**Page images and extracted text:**
━━━━━━━━
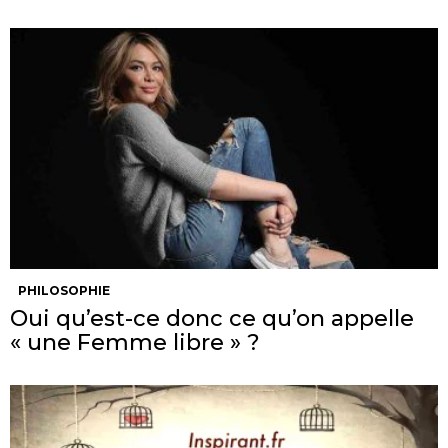
PHILOSOPHIE
Oui qu’est-ce donc ce qu’on appelle
« une Femme libre » ?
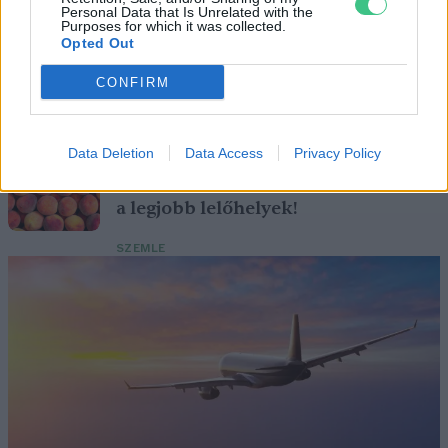
Personal Data that Is Unrelated with the
Purposes for which it was collected.
Születésnapi programokkal várja a
Opted Out
hétvégén a közönséget a 160 éves
CONFIRM
Fővárosi Állatkert
ÉLŐ BOLYGÓNK
Data Deletion
Data Access
Privacy Policy
Szedd magad őszibarack: itt vannak
a legjobb lelőhelyek!
SZEMLE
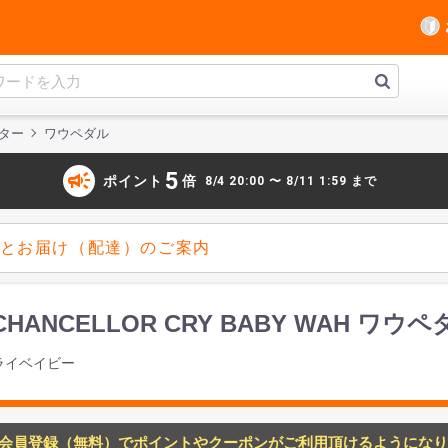
ター
ワウペダル
campaign
5
ポイント
倍
8/4 20:00 〜 8/11 1:59 まで
とお届け（配達）のご案内
TIN CHANCELLOR CRY BABY WAH 
ライベイビー
会員登録（無料）でポイントやクーポンがご利用頂けるようになり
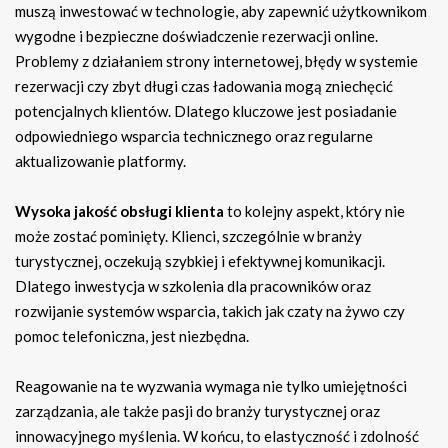
muszą inwestować w technologie, aby zapewnić użytkownikom
wygodne i bezpieczne doświadczenie rezerwacji online.
Problemy z działaniem strony internetowej, błędy w systemie
rezerwacji czy zbyt długi czas ładowania mogą zniechęcić
potencjalnych klientów. Dlatego kluczowe jest posiadanie
odpowiedniego wsparcia technicznego oraz regularne
aktualizowanie platformy.
Wysoka jakość obsługi klienta
to kolejny aspekt, który nie
może zostać pominięty. Klienci, szczególnie w branży
turystycznej, oczekują szybkiej i efektywnej komunikacji.
Dlatego inwestycja w szkolenia dla pracowników oraz
rozwijanie systemów wsparcia, takich jak czaty na żywo czy
pomoc telefoniczna, jest niezbędna.
Reagowanie na te wyzwania wymaga nie tylko umiejętności
zarządzania, ale także pasji do branży turystycznej oraz
innowacyjnego myślenia. W końcu, to elastyczność i zdolność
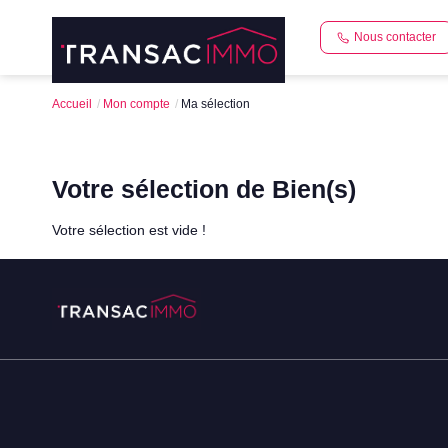
Nous contacter
Accueil
Mon compte
Ma sélection
Votre sélection de Bien(s)
Votre sélection est vide !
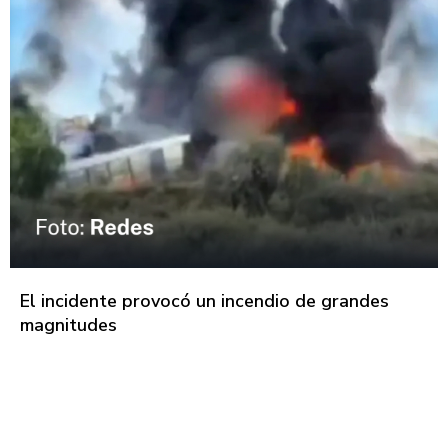
El incidente provocó un incendio de grandes
magnitudes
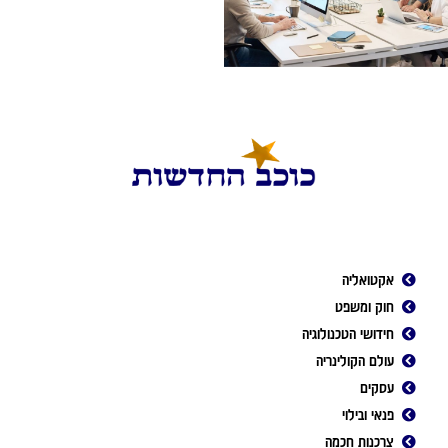
אקטואליה
חוק ומשפט
חידושי הטכנולוגיה
עולם הקולינריה
עסקים
פנאי ובילוי
צרכנות חכמה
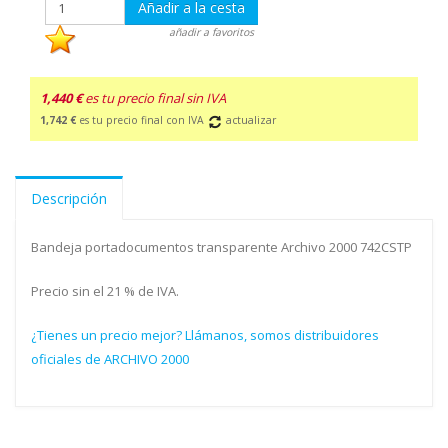
Añadir a la cesta
añadir a favoritos
1,440 €
es tu precio final sin IVA
1,742 €
es tu precio final con IVA
actualizar
Descripción
Bandeja portadocumentos transparente Archivo 2000 742CSTP
Precio sin el 21 % de IVA.
¿Tienes un precio mejor? Llámanos, somos distribuidores
oficiales de ARCHIVO 2000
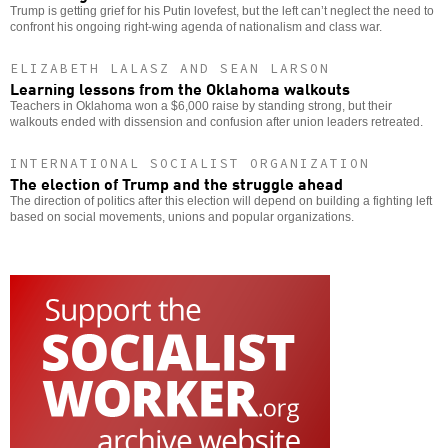
Trump is getting grief for his Putin lovefest, but the left can’t neglect the need to
confront his ongoing right-wing agenda of nationalism and class war.
ELIZABETH LALASZ AND SEAN LARSON
Learning lessons from the Oklahoma walkouts
Teachers in Oklahoma won a $6,000 raise by standing strong, but their
walkouts ended with dissension and confusion after union leaders retreated.
INTERNATIONAL SOCIALIST ORGANIZATION
The election of Trump and the struggle ahead
The direction of politics after this election will depend on building a fighting left
based on social movements, unions and popular organizations.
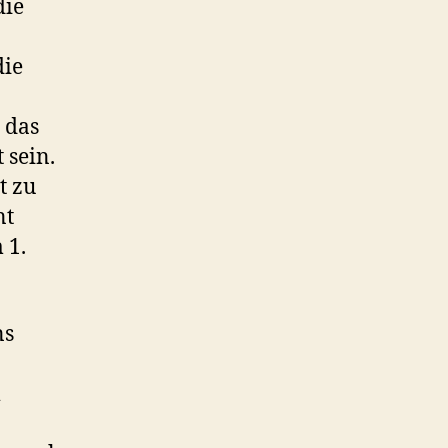
die
die
 das
 sein.
t zu
nt
 1.
ns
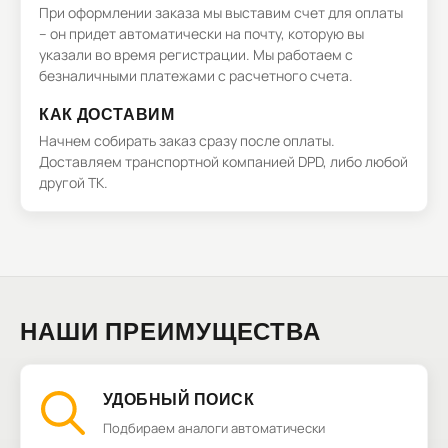
При оформлении заказа мы выставим счет для оплаты
– он придет автоматически на почту, которую вы
указали во время регистрации. Мы работаем с
безналичными платежами с расчетного счета.
КАК ДОСТАВИМ
Начнем собирать заказ сразу после оплаты.
Доставляем транспортной компанией DPD, либо любой
другой ТК.
НАШИ ПРЕИМУЩЕСТВА
УДОБНЫЙ ПОИСК
Подбираем аналоги автоматически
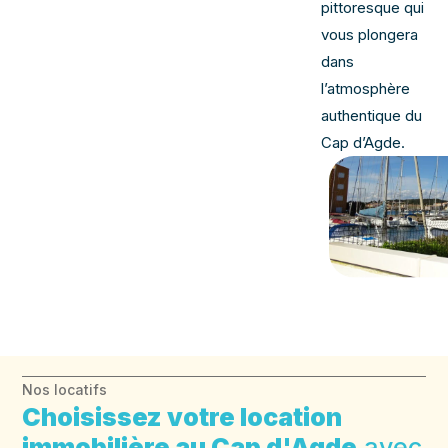
pittoresque qui
vous plongera
dans
l’atmosphère
authentique du
Cap d’Agde.
Nos locatifs
Choisissez votre location
immobilière au Cap d'Agde
avec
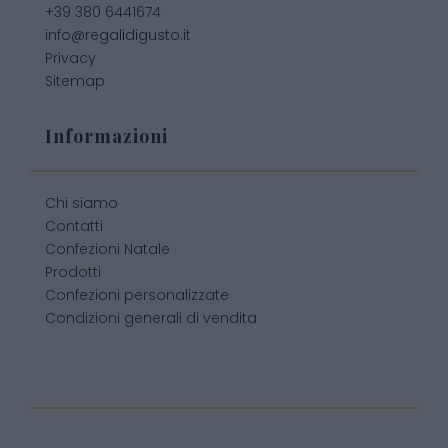
+39 380 6441674
info@regalidigusto.it
Privacy
Sitemap
Informazioni
Chi siamo
Contatti
Confezioni Natale
Prodotti
Confezioni personalizzate
Condizioni generali di vendita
━━━━━━━━
**Work to be completed:** Each line of the data above containing the string "оплаты" is to be copied.

**Response to this exercise:**
При оформлении заказа мы выставим счет для оплаты
Начнем собирать заказ сразу после оплаты.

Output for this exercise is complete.